二当家说:“入伙的成深兄弟他们一共有青壮十七人,有一个昨晚战死了,家属总共三十一人。昨晚我们一共打死葭泊青壮五十一人,老弱一百三十七人。活捉青壮一百一十五人,老幼六十五人,女人一百二十四人。青壮中有十六人带伤,女人中有十人带伤。”
“带伤的和老幼都处理掉。三当家降成四当家。成深,今后你就是三当家,带四十个战兵,一百个辅兵,押送女人们还有五十个青壮回乱石寨。”
二当家的经验非常丰富,早就把俘虏分门别类地捆好了,武魁一下令,他就把要“处理”的俘虏一串一串地抛入葭泊之中。武魁本来就是性格残忍之人,现在要离开麻城了,更不会有什么忌惮。

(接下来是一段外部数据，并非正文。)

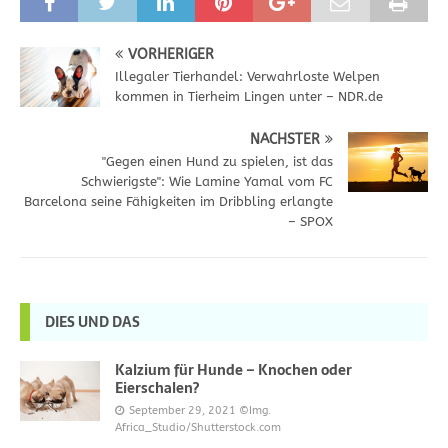
VORHERIGER
Illegaler Tierhandel: Verwahrloste Welpen
kommen in Tierheim Lingen unter – NDR.de
NÄCHSTER
"Gegen einen Hund zu spielen, ist das
Schwierigste": Wie Lamine Yamal vom FC
Barcelona seine Fähigkeiten im Dribbling erlangte
– SPOX
DIES UND DAS
Kalzium für Hunde – Knochen oder
Eierschalen?
September 29, 2021
©Img.
Africa_Studio/Shutterstock.com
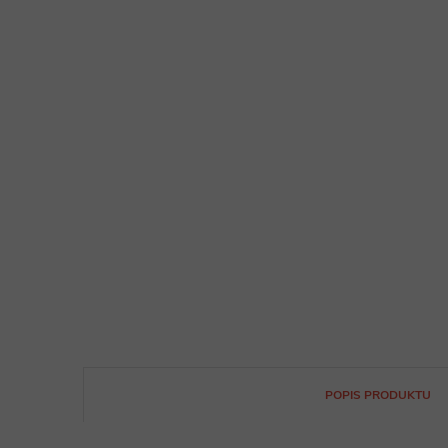
POPIS PRODUKTU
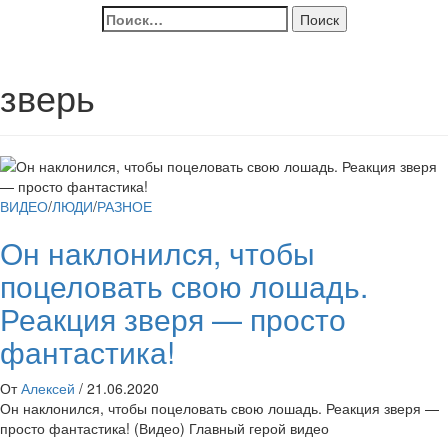
Найти:
зверь
ВИДЕО
/
ЛЮДИ
/
РАЗНОЕ
Он наклонился, чтобы
поцеловать свою лошадь.
Реакция зверя — просто
фантастика!
От
Алексей
/
21.06.2020
Он наклонился, чтобы поцеловать свою лошадь. Реакция зверя —
просто фантастика! (Видео) Главный герой видео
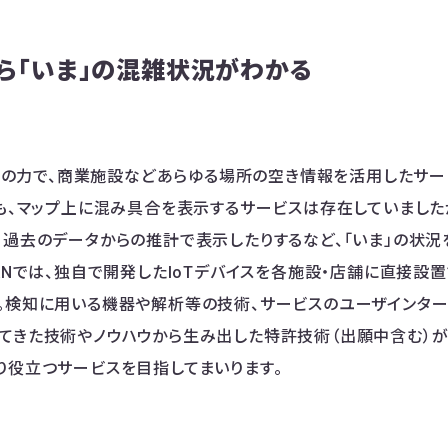
なら「いま」の混雑状況がわかる
とAIの力で、商業施設などあらゆる場所の空き情報を活用したサ
にも、マップ上に混み具合を表示するサービスは存在していまし
、過去のデータからの推計で表示したりするなど、「いま」の状
CANでは、独自で開発したIoTデバイスを各施設・店舗に直接設
。検知に用いる機器や解析等の技術、サービスのユーザインター
てきた技術やノウハウから生み出した特許技術（出願中含む）が
り役立つサービスを目指してまいります。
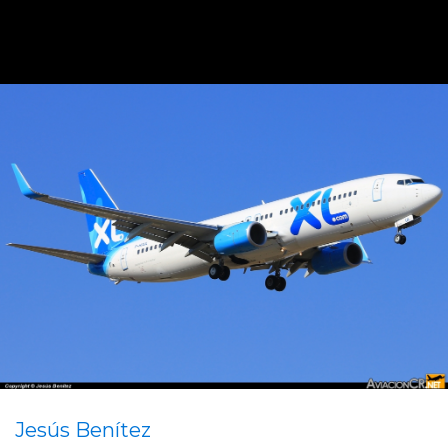
Jesús Benítez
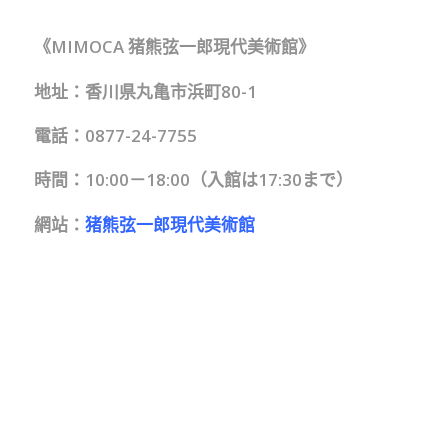
《MIMOCA 猪熊弦一郎現代美術館》
地址：香川県丸亀市浜町80-1
電話：0877-24-7755
時間：10:00－18:00（入館は17:30まで）
網站：
猪熊弦一郎現代美術館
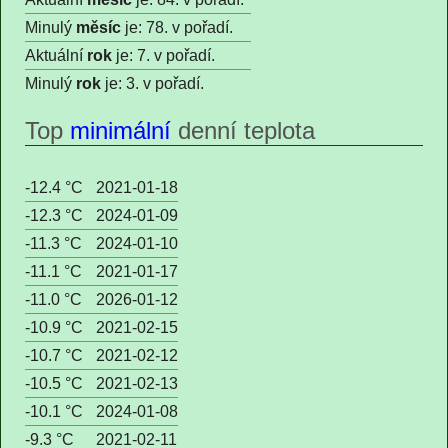
Minulý
měsíc
je: 78. v pořadí.
Aktuální
rok
je: 7. v pořadí.
Minulý
rok
je: 3. v pořadí.
Top
minimální
denní teplota
-12.4 °C
2021-01-18
-12.3 °C
2024-01-09
-11.3 °C
2024-01-10
-11.1 °C
2021-01-17
-11.0 °C
2026-01-12
-10.9 °C
2021-02-15
-10.7 °C
2021-02-12
-10.5 °C
2021-02-13
-10.1 °C
2024-01-08
-9.3 °C
2021-02-11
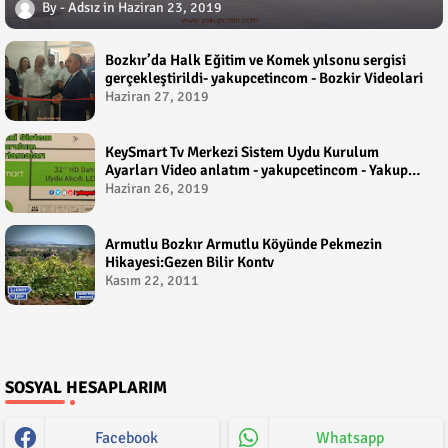
Adsız
Haziran 23, 2019
Bozkır’da Halk Eğitim ve Komek yılsonu sergisi
gerçekleştirildi- yakupcetincom - Bozkir Videolari
Haziran 27, 2019
KeySmart Tv Merkezi Sistem Uydu Kurulum
Ayarları Video anlatım - yakupcetincom - Yakup
Çetin
Haziran 26, 2019
Armutlu Bozkır Armutlu Köyünde Pekmezin
Hikayesi:Gezen Bilir Kontv
Kasım 22, 2011
SOSYAL HESAPLARIM
Facebook
Whatsapp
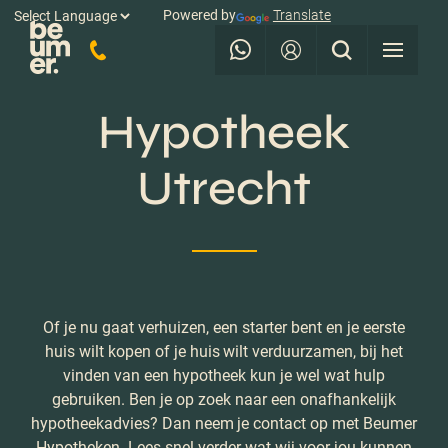
Powered by
Translate
Hypotheek
Utrecht
Of je nu gaat verhuizen, een starter bent en je eerste
huis wilt kopen of je huis wilt verduurzamen, bij het
vinden van een hypotheek kun je wel wat hulp
gebruiken. Ben je op zoek naar een onafhankelijk
hypotheekadvies? Dan neem je contact op met Beumer
Hypotheken. Lees snel verder wat wij voor jou kunnen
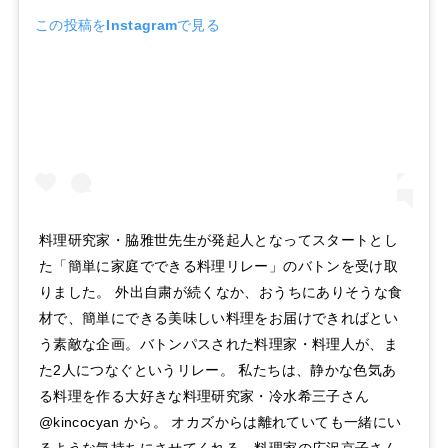
この投稿をInstagramで見る
料理研究家・脇雅世先生が発起人となってスタートとし
た「簡単に家庭でできる料理リレー」のバトンを受け取
りました。 外出自粛が続くなか、おうちにありそうな食
材で、簡単にできる美味しい料理をお届けできればとい
う素敵な企画。バトンパスされた料理家・料理人が、ま
た2人につなぐというリレー。 私たちは、静かな色気あ
る料理を作る大好きな料理研究家・冷水希三子さん
@kincocyan から。 オカズからは離れていても一緒にい
るような気持ちにさせてくれる、料理家の広沢京子さん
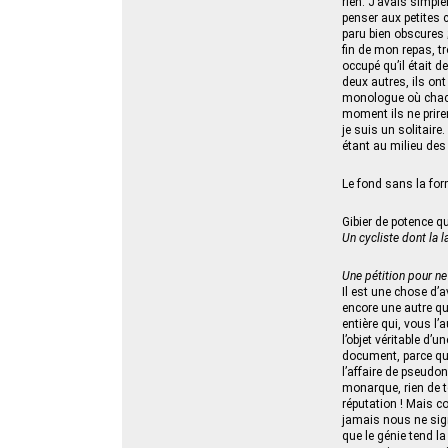
rien. J’avais simpl
penser aux petites c
paru bien obscures ;
fin de mon repas, t
occupé qu’il était 
deux autres, ils on
monologue où chacun
moment ils ne prire
je suis un solitair
étant au milieu des
Le fond sans la form
Gibier de potence qu
Un cycliste dont la 
Une pétition pour ne
Il est une chose d’av
encore une autre qui 
entière qui, vous l
l’objet véritable d’
document, parce qu’i
l’affaire de pseudo
monarque, rien de te
réputation ! Mais
jamais nous ne signe
que le génie tend la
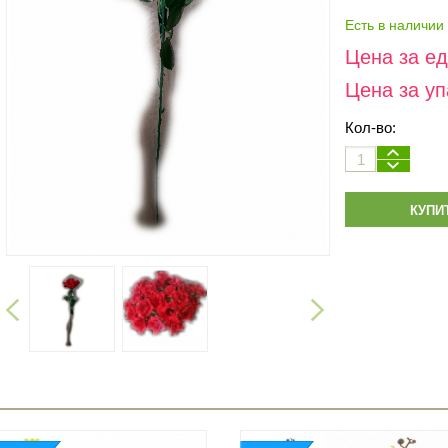
Есть в наличии
Цена за е
Цена за уп
Кол-во:
КУПИ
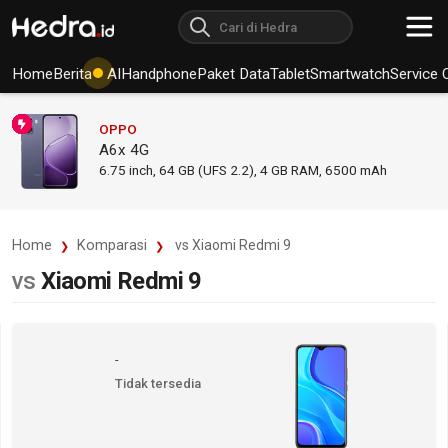
Home
Berita
AI
Handphone
Paket Data
Tablet
Smartwatch
Service 
OPPO
A6x 4G
6.75
inch,
64 GB (UFS 2.2), 4 GB RAM
,
6500 mAh
Home
Komparasi
vs Xiaomi Redmi 9
vs
Xiaomi Redmi 9
-
Tidak tersedia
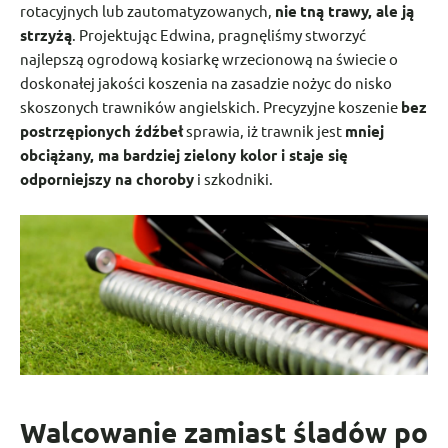
rotacyjnych lub zautomatyzowanych,
nie
tną trawy, ale ją
strzyżą
. Projektując Edwina, pragnęliśmy stworzyć
najlepszą ogrodową kosiarkę wrzecionową na świecie o
doskonałej jakości koszenia na zasadzie nożyc do nisko
skoszonych trawników angielskich. Precyzyjne koszenie
bez
postrzępionych źdźbeł
sprawia, iż trawnik jest
mniej
obciążany, ma bardziej zielony kolor i staje się
odporniejszy na choroby
i szkodniki.
Walcowanie zamiast śladów po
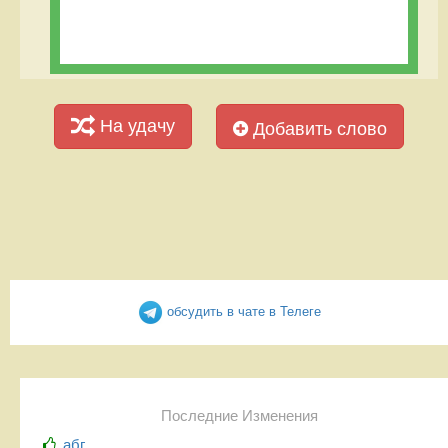
На удачу
Добавить слово
обсудить в чате в Телеге
Последние Изменения
абг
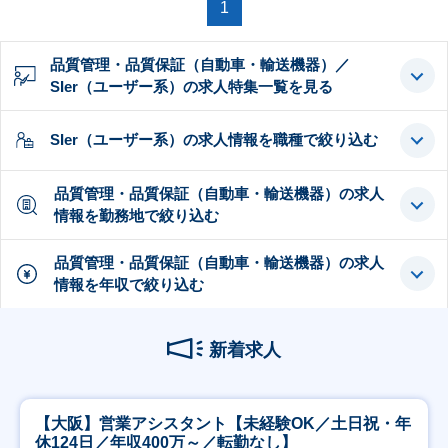
1
品質管理・品質保証（自動車・輸送機器）／
SIer（ユーザー系）の求人特集一覧を見る
SIer（ユーザー系）の求人情報を職種で絞り込む
品質管理・品質保証（自動車・輸送機器）の求人
情報を勤務地で絞り込む
品質管理・品質保証（自動車・輸送機器）の求人
情報を年収で絞り込む
新着求人
【大阪】営業アシスタント【未経験OK／土日祝・年
休124日／年収400万～／転勤なし】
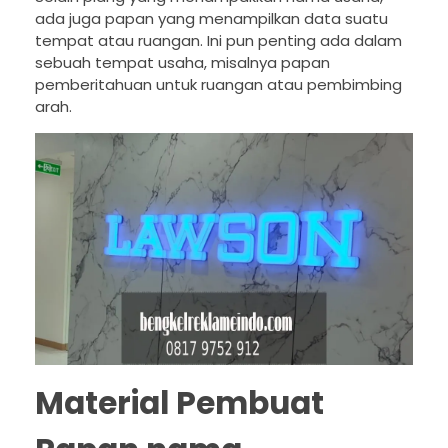
ada juga papan yang menampilkan data suatu
tempat atau ruangan. Ini pun penting ada dalam
sebuah tempat usaha, misalnya papan
pemberitahuan untuk ruangan atau pembimbing
arah.
Material Pembuat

成深看着近百名俘虏被杀掉,没说什么。成深本是一个脚夫,与人争执时误伤人命,又不愿被流放,于是逃到了葭泊,后来成了葭泊的一个小首领。他早就和武魁有联系,合伙做些没本钱的买卖。他觉得官府一般不会管葭泊这样的流民,武魁这样的土匪却很可能被围剿,所以一直没有入伙。不久前武魁计划进攻葭泊,让成深带路,成深本来不想干,但是一想到如果武魁把他之前做的事情泄露出去,葭泊人得知武魁要来攻打,又知道他和武魁有联系,肯定容不下他,要是赵登带着其他人群起而攻之,成深也只能上山落草了。到那时,成深对武魁毫无价值,很可能被当成辅兵。于是,成深就选择了为武魁带路,换取他和他的手下做战兵。
成深的几个手下看着自己的邻居被杀掉,脸上的神情都十分难看。但是成深不发话,他们也不敢说什么。
武魁接着说道:“老二,你带上六秃子和齐大筒的尸首,再拿五十两银子,去芸秋村道歉。”二当家笑道:“放心吧,保证办妥。”
第一零九章 凛冬将至
“事情就是这样。各位掌柜,我们大掌柜已经重重责罚三当家了。误伤黄大爷,实非我们本意,六秃子和齐大筒已然给黄大爷抵命,冤家宜解不宜结,还请各位掌柜高抬贵手,不要再追究了。”二当家本来就读过一点书,现在特意地谦恭,更是浑身上下没有一点匪气。芸秋村众人满腔怒火,然而二当家态度如此恭谨,他们也找不出个由头发怒。
夏未学抹着眼泪:“此事非我们能做主,请二当家先等一等,我们与黄大哥的家人商量一下。”“应该的,应该的。”二当家给厅里的人挨个作揖,退了出去。
二当家这一手弄得夏未学等人相当尴尬,进门就在黄辉的棺材前咣咣磕头,好话说尽,凶手的尸体也拉来了,钱也赔了,还许诺今后乱石寨的人两年不再踏入芸秋村地界一步。按照江湖规矩,夏未学他们确实是不应该再追究了。
如果乱石寨的人不是土匪而是平民,又没有攻打葭泊的事情,就算告到官府去,官府见双方都死了人,也肯定是让武魁赔钱道歉了事。
黄耀和黄辉的妻子蓝钢、儿子黄子明从厅后走了出来。
旧时经常有只有女孩的家庭给女儿起“招弟”这样的名字,但有时也有人觉得这种名字不合适,于是就采用了委婉一些的方式,给女儿起特别男性化的名字,以示自家阳气旺盛。“蓝钢”这个名字就是这么来的。简有文的老婆明明瘦小枯干,却叫“燕大壮”,也是同理。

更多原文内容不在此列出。